When a neuroma is created, it causes the nerve to get compressed, causing it to thicken and become enlarged. When you develop Morton’s neuroma, you might experience pain, irritation, a burning sensation, numbness, or tingling by your third and fourth toes. It might also feel like you have a sock or object bunched up or stuck by the ball of your foot.
Morton’s neuroma is extremely painful and can make walking difficult. Without treatment, the damage to your nerve can be permanent.
Causes of Morton’s neuroma
You can develop Morton’s neuroma for various reasons. These are some of the most common sources of your condition.
Choice of footwear
Frequently wearing any shoes that are too tight, especially in the front toebox, increases your likelihood of developing Morton’s neuroma. This is true of any ill-fitting pair, but the risk is elevated with high heels.
The shape of high heels causes your feet to slide forward, creating cramping and tightness in the front of your foot. The risk is higher if your heels do not fit properly.
Participating in sports
You’re more likely to get Morton’s neuroma if you participate in high impact sports that put strain on the ball of your foot, including any sports with frequent stopping, starting, running, or jumping.
Sports where you wear tight footwear, like skiing or rock climbing, also put you at risk. Make sure the shoes you wear for any sport fit correctly and offer sufficient support.

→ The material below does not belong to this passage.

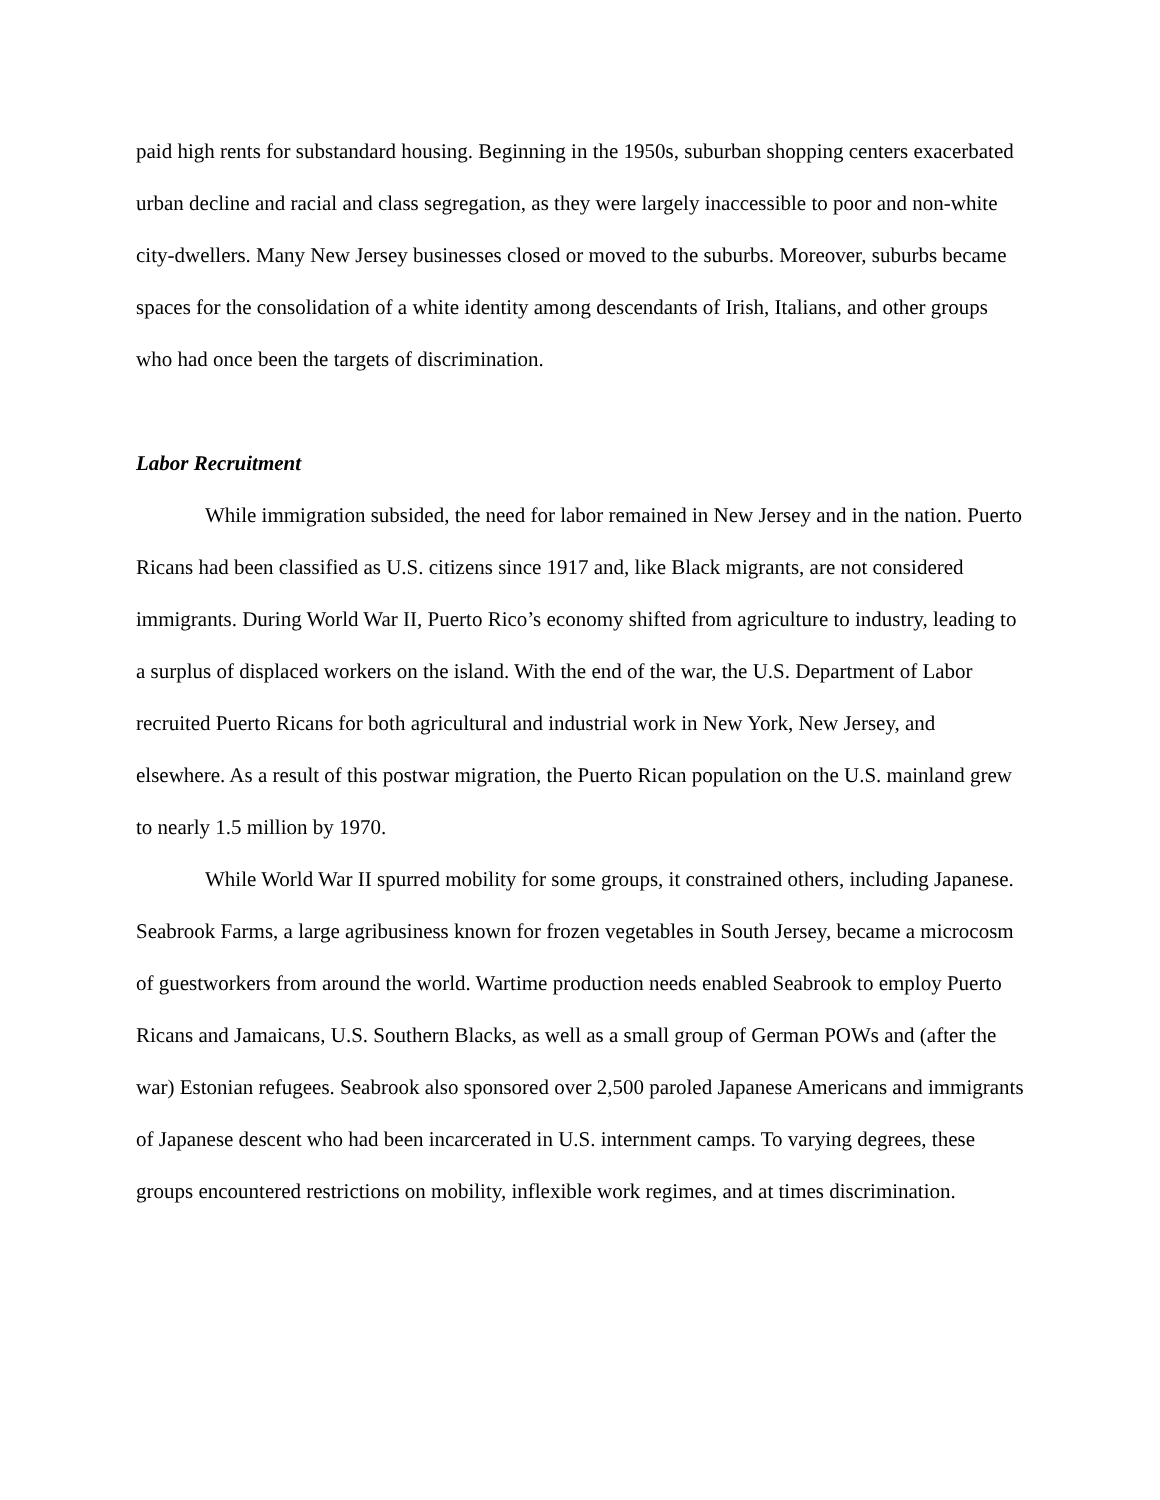paid high rents for substandard housing. Beginning in the 1950s, suburban shopping centers exacerbated urban decline and racial and class segregation, as they were largely inaccessible to poor and non-white city-dwellers. Many New Jersey businesses closed or moved to the suburbs. Moreover, suburbs became spaces for the consolidation of a white identity among descendants of Irish, Italians, and other groups who had once been the targets of discrimination.
Labor Recruitment
While immigration subsided, the need for labor remained in New Jersey and in the nation. Puerto Ricans had been classified as U.S. citizens since 1917 and, like Black migrants, are not considered immigrants. During World War II, Puerto Rico’s economy shifted from agriculture to industry, leading to a surplus of displaced workers on the island. With the end of the war, the U.S. Department of Labor recruited Puerto Ricans for both agricultural and industrial work in New York, New Jersey, and elsewhere. As a result of this postwar migration, the Puerto Rican population on the U.S. mainland grew to nearly 1.5 million by 1970.
While World War II spurred mobility for some groups, it constrained others, including Japanese. Seabrook Farms, a large agribusiness known for frozen vegetables in South Jersey, became a microcosm of guestworkers from around the world. Wartime production needs enabled Seabrook to employ Puerto Ricans and Jamaicans, U.S. Southern Blacks, as well as a small group of German POWs and (after the war) Estonian refugees. Seabrook also sponsored over 2,500 paroled Japanese Americans and immigrants of Japanese descent who had been incarcerated in U.S. internment camps. To varying degrees, these groups encountered restrictions on mobility, inflexible work regimes, and at times discrimination.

Some foot conditions, which sometimes, but not always, are caused by your lifestyle, increase your odds of experiencing Morton’s neuroma. These include flat feet, hammertoes, bunions, and high arches.
Injury or trauma
If you’ve previously injured your foot from sports, footwear, or another cause, or had any other similar kind of foot trauma, you have a greater likelihood of getting Morton’s neuroma.
Treating Morton’s neuroma
Our podiatrists can treat many cases of Morton’s neuroma with conservative, nonsurgical measures. Initial treatment can include changing your shoes, resting from athletic activities, and wearing custom orthotics.
Over the counter pain medications, injections, and icing the area can also help. If conservative treatments don’t work, our podiatrists may recommend surgery to decompress or remove the painful nerve.